The Yarwun plant is a major user of coal fired power and uses gas for processing. If the pilot plant went ahead it could cut emissions by about 50 per cent.

The two corporations have signed a letter of intent that focuses on Yarwun as the location for a Gladstone hydrogen plant that Sumitomo has been studying.

Rio Tinto previously joined forces with the Australian Renewable Energy Agency  to study whether hydrogen can replace natural gas in alumina refineries to reduce emissions. Part of that deal was a $1.2 million feasibility study into using hydrogen as a gas replacement in processing.

Rio Tinto Australia chief executive Kellie Parker said he project could lead to Sumitomo supplying industry more broadly in Gladstone.

“Reducing the carbon intensity of our alumina production will be key to meeting our 2030 and 2050 climate targets.

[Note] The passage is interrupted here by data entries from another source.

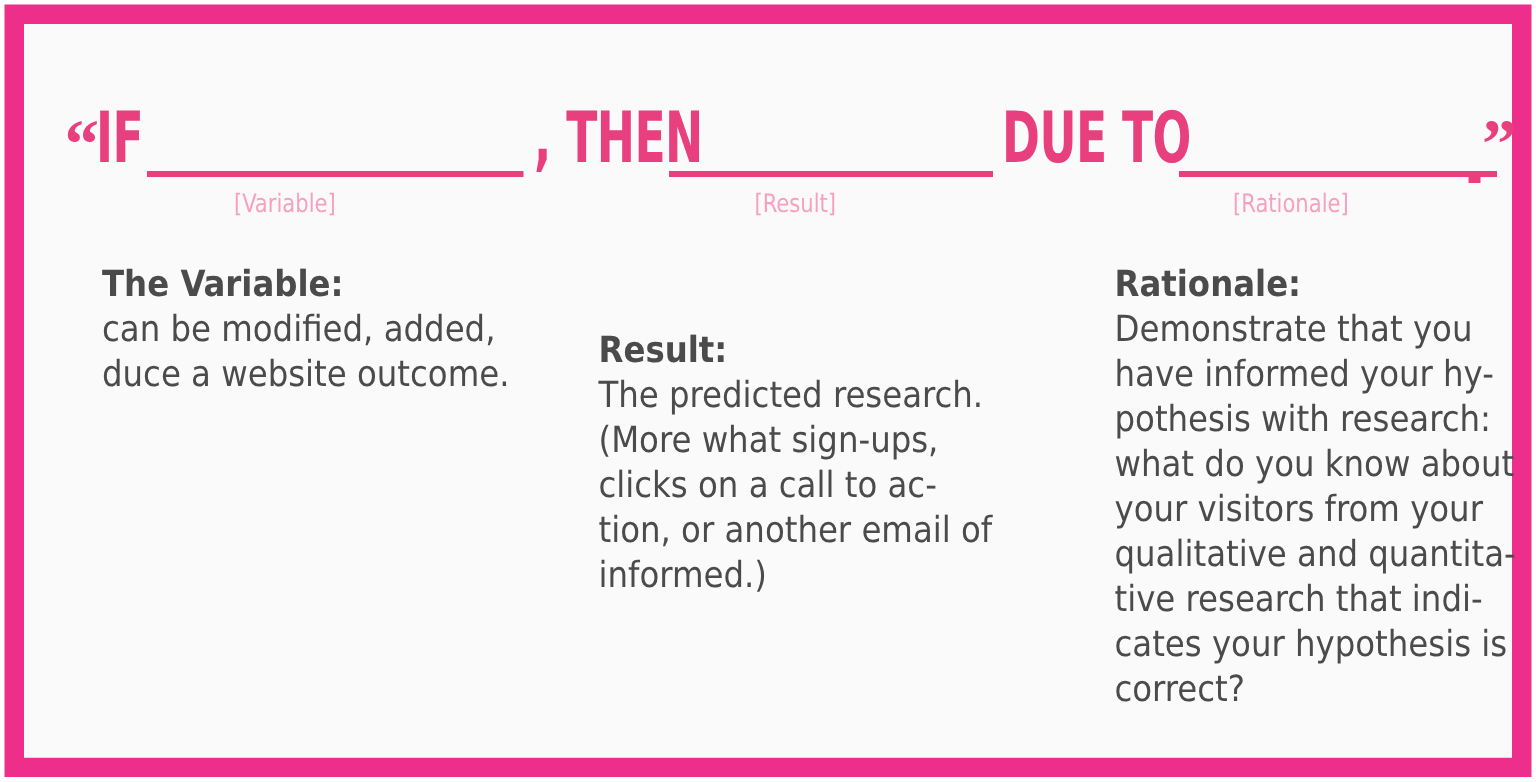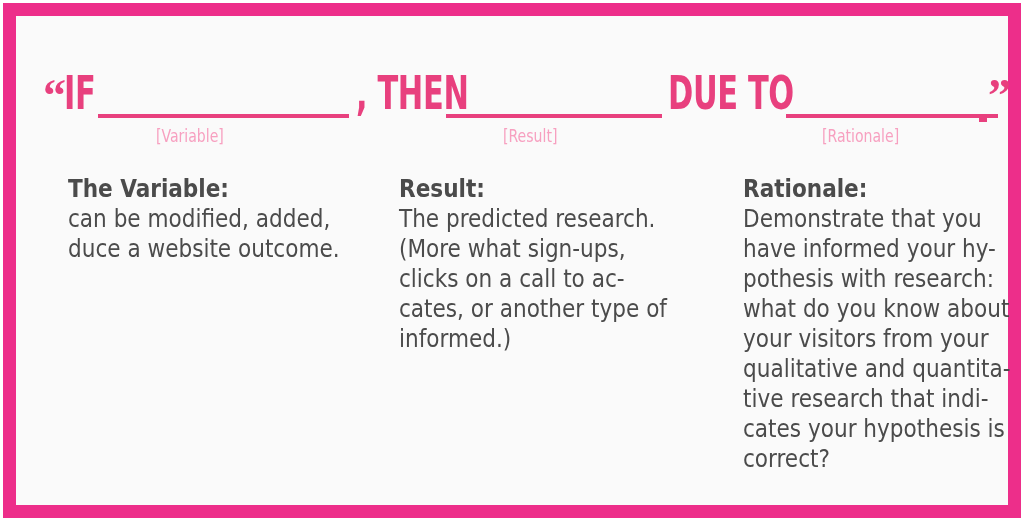--- a/index.html
+++ b/index.html
@@ -118,7 +118,7 @@
   }
 
   #col-1 { left: 52px;  width: 300px; }
-  #col-2 { left: 383px; width: 300px; }
+  #col-2 { left: 383px; width: 300px; margin-top: 44px; }
   #col-3 { left: 727px; width: 290px; }
 </style>
 </head>

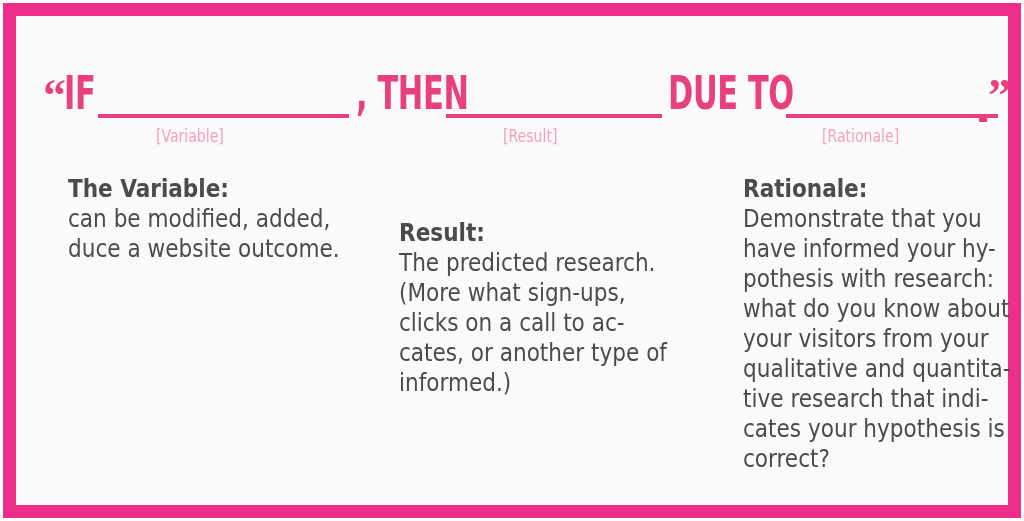--- a/index.html
+++ b/index.html
@@ -165,7 +165,7 @@
       <span class="body-line">The predicted research.</span>
       <span class="body-line">(More what sign-ups,</span>
       <span class="body-line">clicks on a call to ac-</span>
-      <span class="body-line">cates, or another type of</span>
+      <span class="body-line">tion, or another email of</span>
       <span class="body-line">informed.)</span>
     </div>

There is clearly more work to be done, but partnerships and projects like this are an important part of helping us get there,” Parker said.

Sumitomo Corporation’s energy innovation initiative director Hajime Mori said the company had a vision of achieving carbon neutrality by 2050.

“We believe the pilot plant will play a significant role in establishing the Gladstone Hydrogen Ecosystem,’’ he said.

“Sumitomo has commenced the design study and preliminary master planning to build the Gladstone hydrogen ecosystem and we will continue to work towards future hydrogen exports from Gladstone.

Deputy Premier and Minister for State Development Steven Miles said the partnership was only the beginning of what the Government expected would be a wave of international collaborations leading to new industries.